The Fabric Attached Memory is a level prior to the hierarchy with respect to RAM, but its access is done as it is done in a NoC where the different elements work as an interconnected network with the NoC in the central part and each element having your router. That is, to access the FAM it is only necessary to call its network address and this is something that all elements of the system can do.

Memory is the biggest bottleneck for processing

Evolución cuello botella memoria

In the ideal system, the memory would have enough response time so that the processing of the instructions was done at the highest possible speed. Unfortunately, the evolution of memory has not kept pace with the evolution of processors and has become a burden that has made it necessary to find solutions to these problems.

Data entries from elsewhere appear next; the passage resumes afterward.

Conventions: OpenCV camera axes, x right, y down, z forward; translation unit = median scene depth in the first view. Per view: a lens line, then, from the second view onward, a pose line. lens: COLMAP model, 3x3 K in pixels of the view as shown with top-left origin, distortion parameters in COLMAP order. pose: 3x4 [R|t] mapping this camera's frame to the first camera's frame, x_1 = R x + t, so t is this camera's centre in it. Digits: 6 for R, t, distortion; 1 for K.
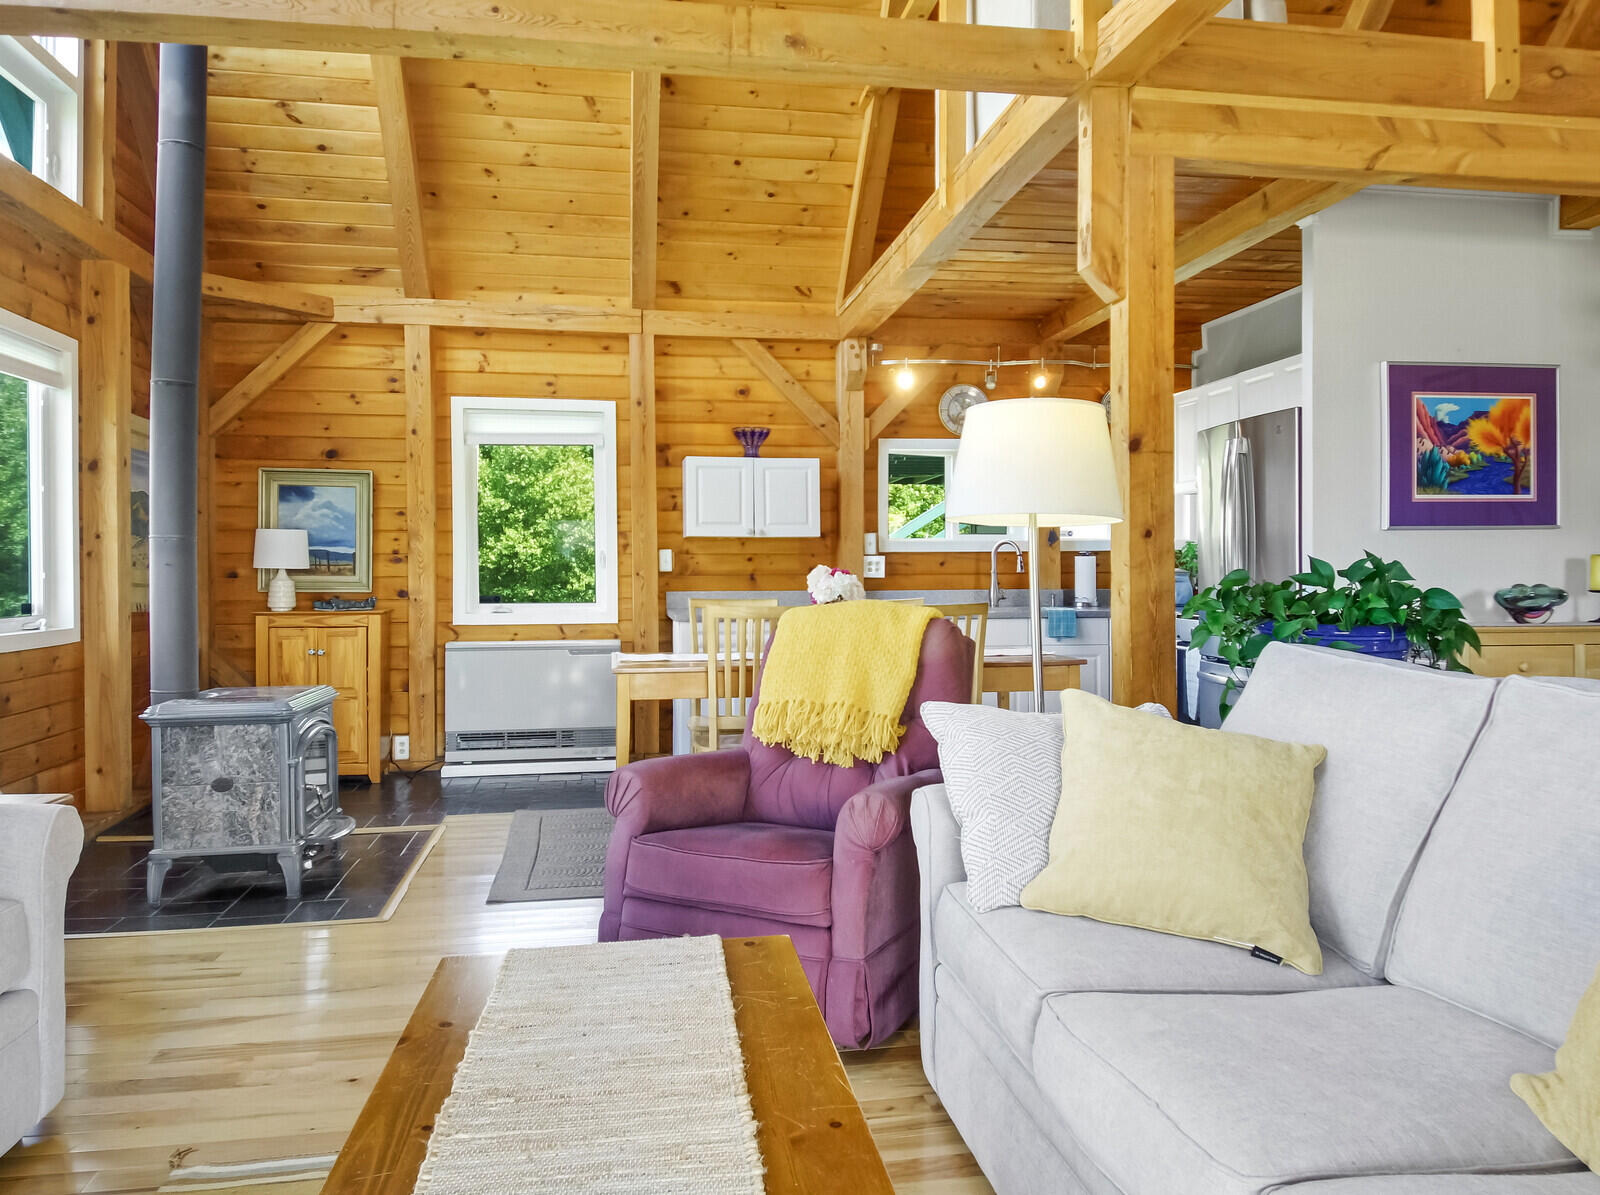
lens RADIAL K [[1145.6, 0, 805.1], [0, 1145.6, 589.2], [0, 0, 1]] dist [-0.010409, -0.013483]
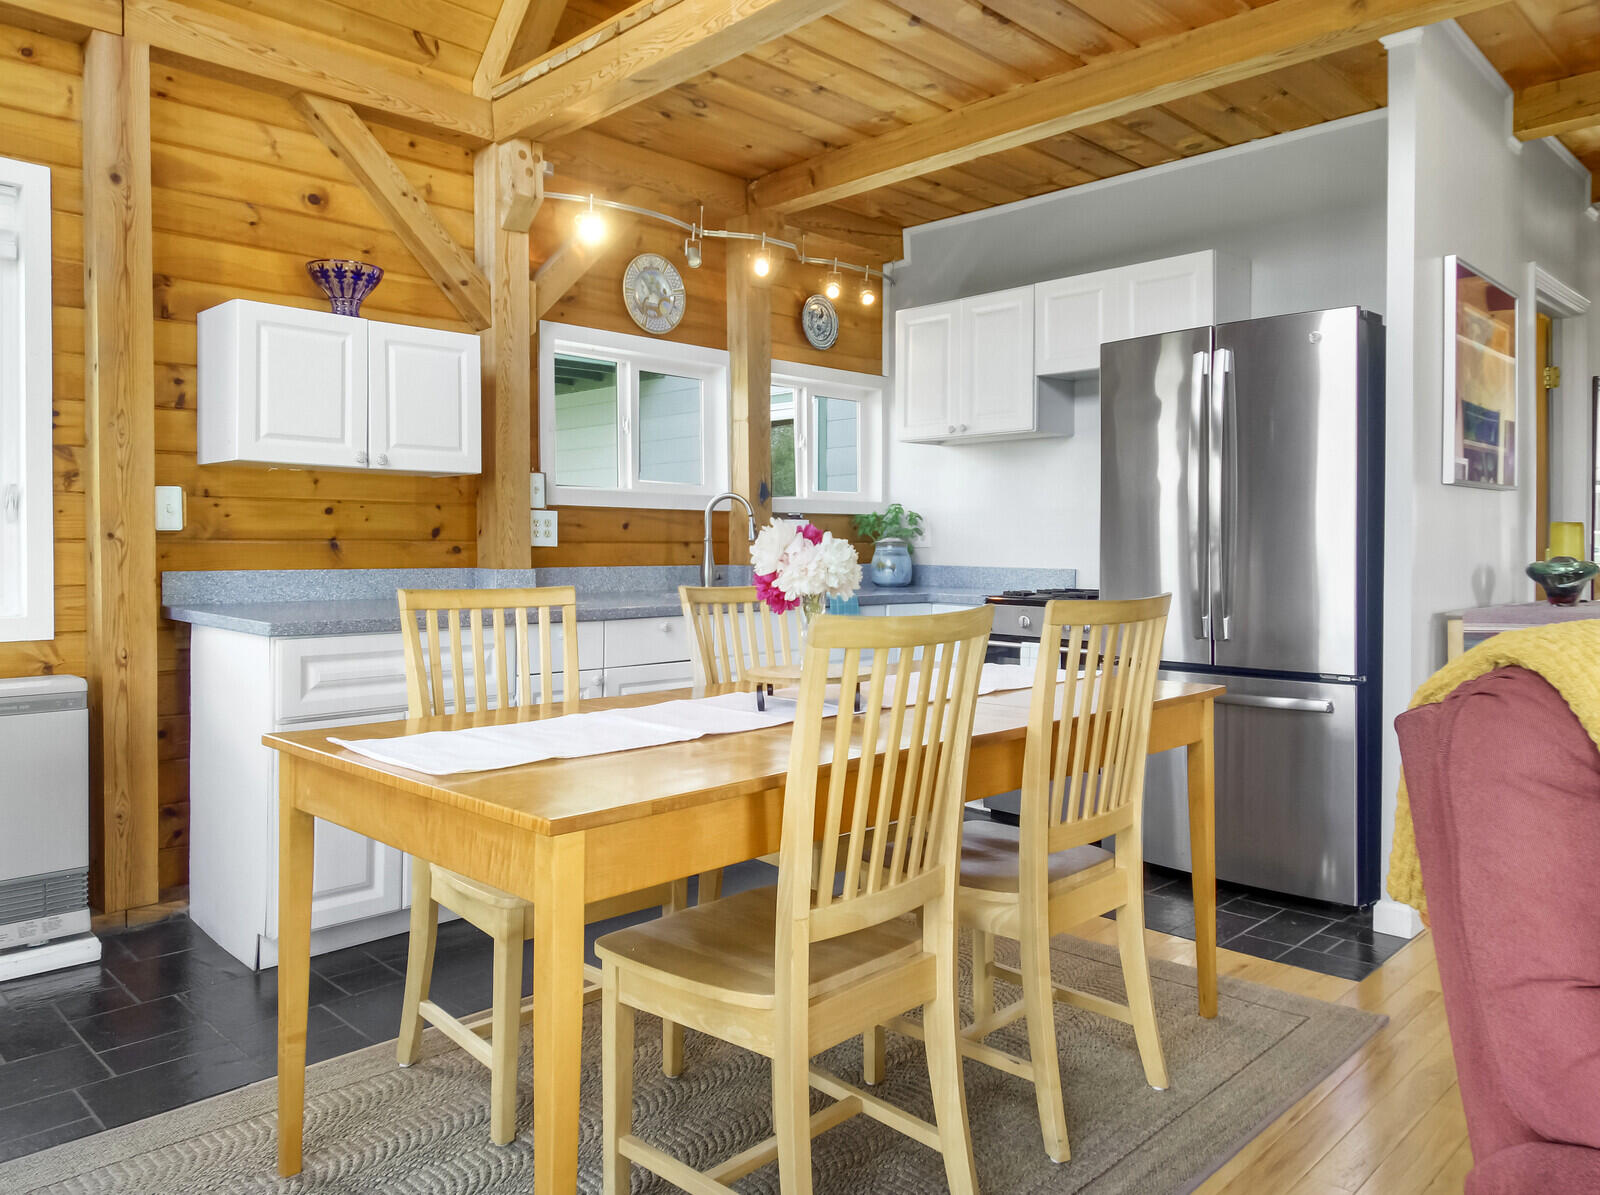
lens RADIAL K [[1145.6, 0, 804.6], [0, 1145.6, 561.0], [0, 0, 1]] dist [-0.010409, -0.013483]
pose [[0.810519, -0.000515, 0.585712, -0.184506], [0.006543, 0.999945, -0.008175, 0.003493], [-0.585676, 0.010458, 0.810478, 0.436049]]
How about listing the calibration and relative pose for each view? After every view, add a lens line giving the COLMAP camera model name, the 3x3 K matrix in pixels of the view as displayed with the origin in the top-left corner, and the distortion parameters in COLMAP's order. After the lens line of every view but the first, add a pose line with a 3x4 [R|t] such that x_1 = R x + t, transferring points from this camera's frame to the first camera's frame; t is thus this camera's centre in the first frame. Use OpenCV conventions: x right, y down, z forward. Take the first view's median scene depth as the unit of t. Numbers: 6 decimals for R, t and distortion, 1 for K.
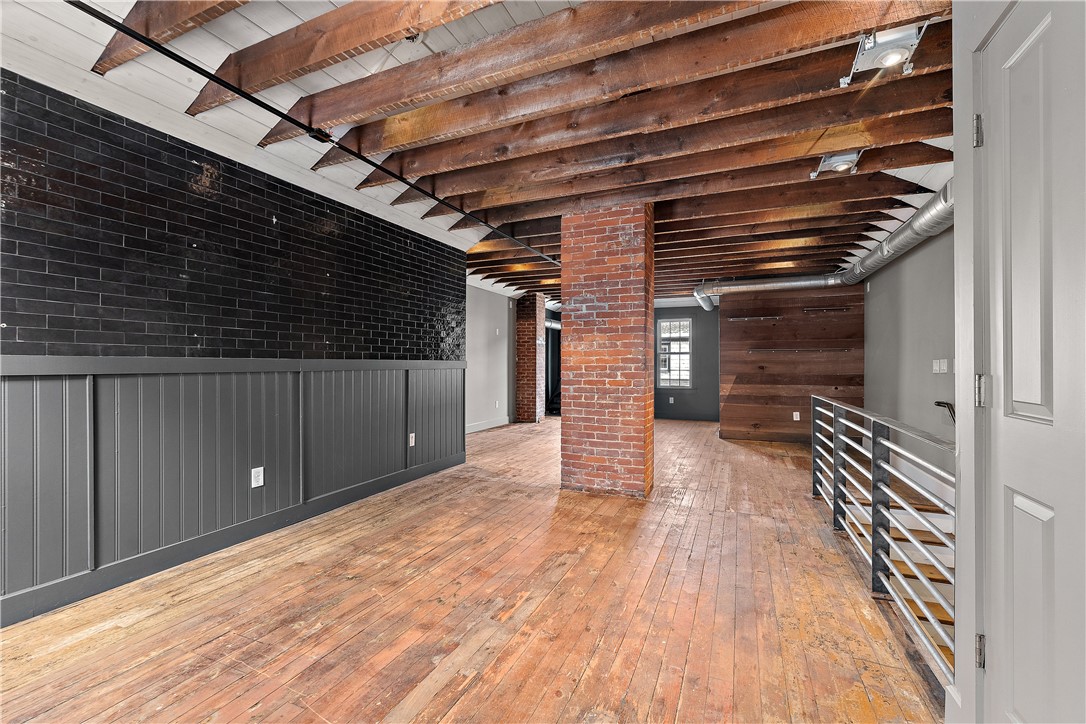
lens RADIAL K [[460.7, 0, 539.0], [0, 460.7, 361.9], [0, 0, 1]] dist [-0.002749, -0.000275]
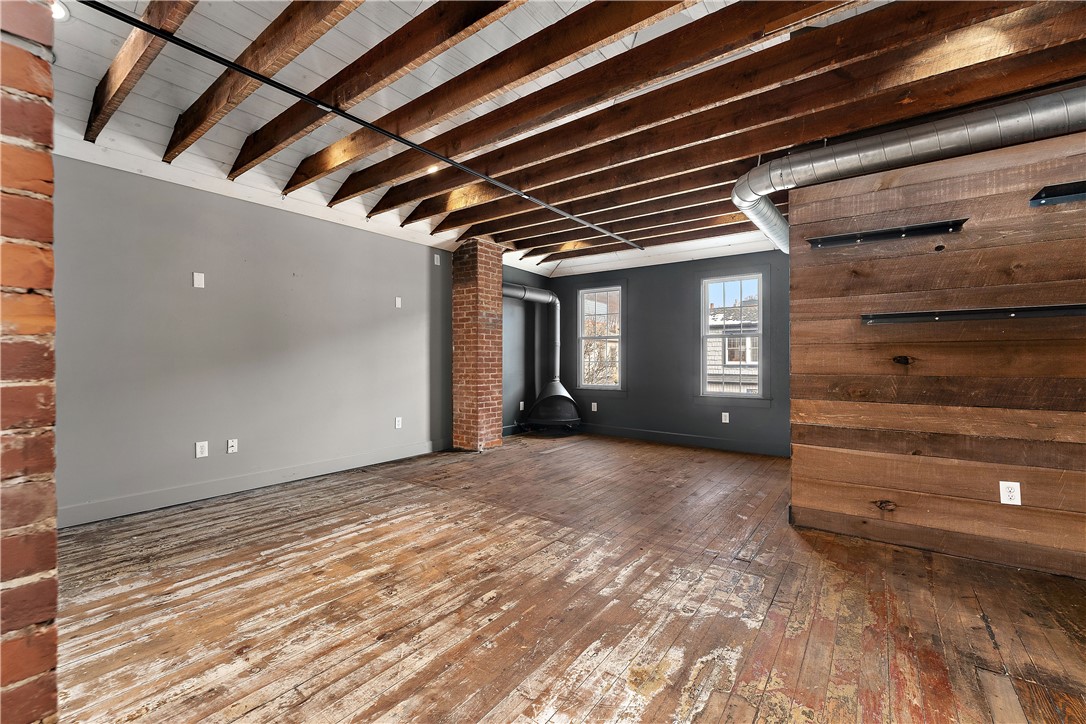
lens RADIAL K [[460.7, 0, 539.0], [0, 460.7, 361.9], [0, 0, 1]] dist [-0.002749, -0.000275]
pose [[0.974066, -0.002349, -0.226252, 0.473071], [0.005293, 0.999909, 0.012406, 0.012603], [0.226202, -0.013282, 0.973990, 0.957525]]
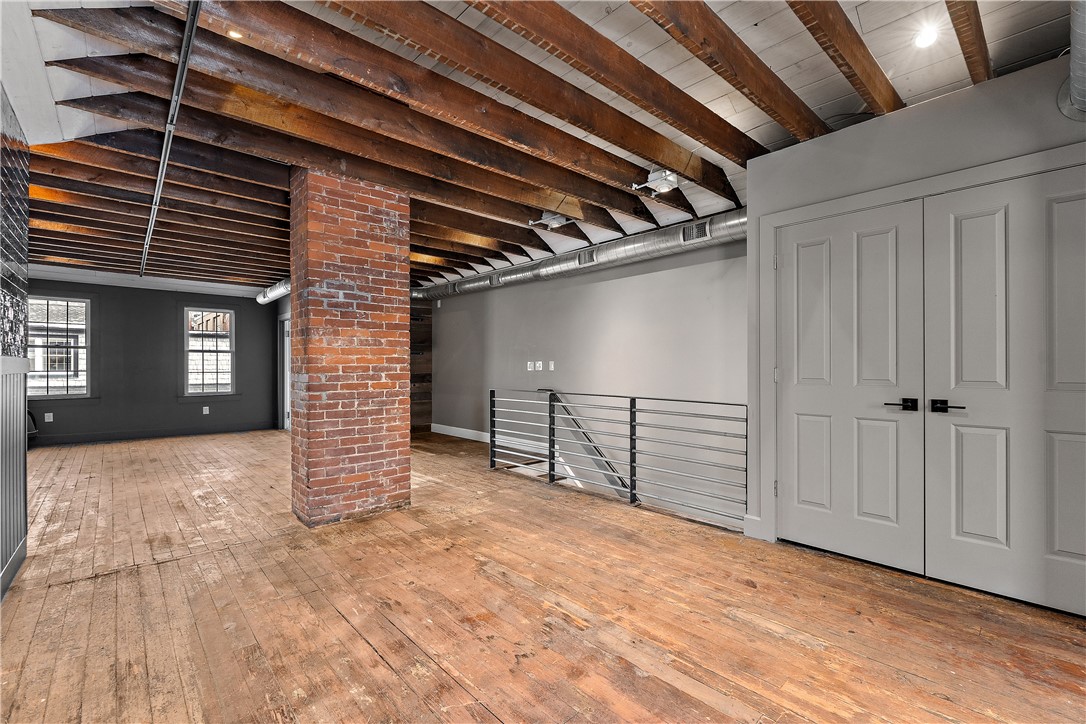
lens RADIAL K [[468.5, 0, 537.2], [0, 468.5, 363.8], [0, 0, 1]] dist [-0.000238, -0.000203]
pose [[0.411135, 0.002337, 0.911571, -0.534374], [-0.003748, 0.999993, -0.000873, 0.003630], [-0.911567, -0.003058, 0.411141, 0.358032]]
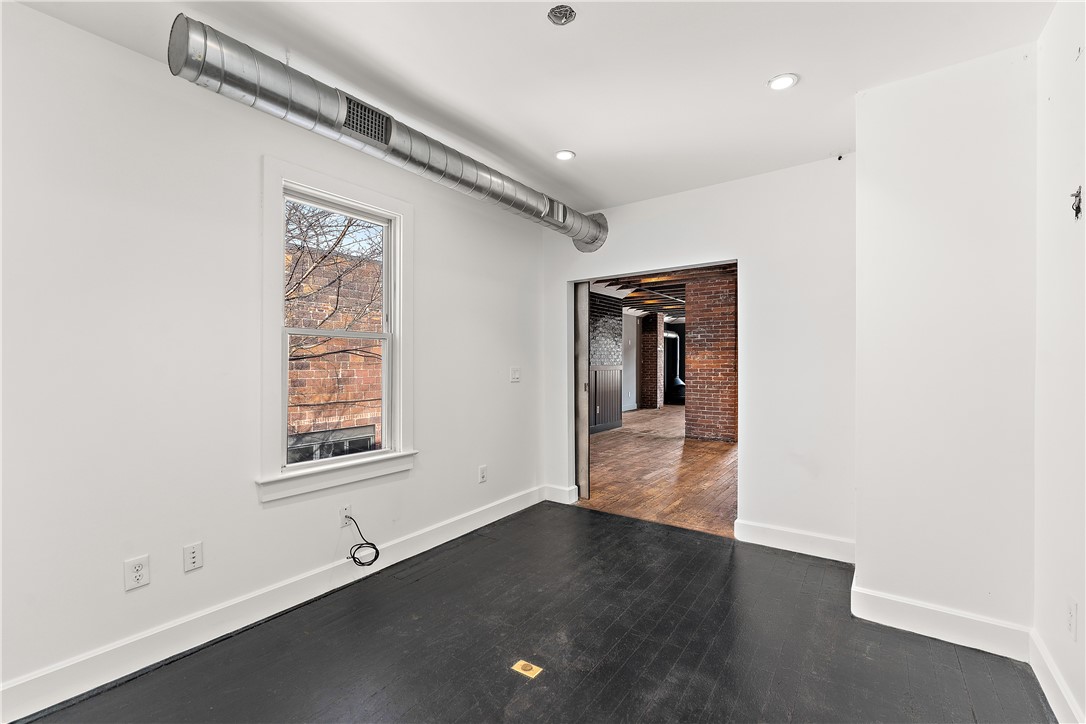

There are two reasons why memory cannot reach speed, but the main one is that we cannot put large amounts of memory inside a processor and therefore we have to put it outside of it on another chip. The second is answered with the following question: what happens to the electrical signals when the wiring distance is increased? Your energy consumption grows. And that is where the Fabric Attached Memory takes all its advantage, since being a memory close to the processing units it can reach high bandwidths without requiring high consumption.

Fabric Attached Memory Multiprocesador

But the Fabric Attached Memory is not only key to communicate elements within the same processor, but different processors with each other, for example, if we have several SoCs that need to communicate regularly, they usually write the data in the RAM shared by all of them so that it is later recovered. from the same RAM by the rest of the processors to continue with the work. With the Fabric Attached Memory, it is not necessary for the processors to access the RAM since the data can be written in the Fabric Attached Memory which is located at one level of the hierarchy between the last level cache of the different processors and the interface. to the RAM of each of them.

The FAM is part of the future in the PC

CPU Chiplets CPU GPU AMD Intel

At the beginning of the article we made the statement that titles this section, but every statement is still an answer to a question that responds to a reason. And this is none other than in conventional PCs the amount of FAM necessary to be used in the processor would be limited. So the best solution is a chiplet-based system where the Northbridge is disconnected from the rest of the system, as is the case in AMD‘s Ryzen 3000 and Ryzen 5000 CPUs.

The FAM by its nature within the memory hierarchy has to have more capacity than the fastest cache but less than the RAM memory. With the Northbridge on a separate chip it is possible to integrate the Fabric Attached Memory into it, but on a 2D chip it is difficult to do so. On the other hand, it is a 3D chip composed of several levels, with the Northbridge of the system on one level and the FAM memory on the others. Thanks to this, a good part of the processes and even threads that execute the processors in parallel and in a coordinated manner are accelerated, thus avoiding the enormous bottleneck associated with traditional RAM.

There are a large number of applications that have been burdened in performance, not due to a lack of processing speed, but due to a lack of memory speed. Placing a memory well closer to the processor alleviates many of these problems and with the leap to chiplet-based processors where a single processor is separated into several pieces and the use of new packaging systems will allow its implementation in the PC.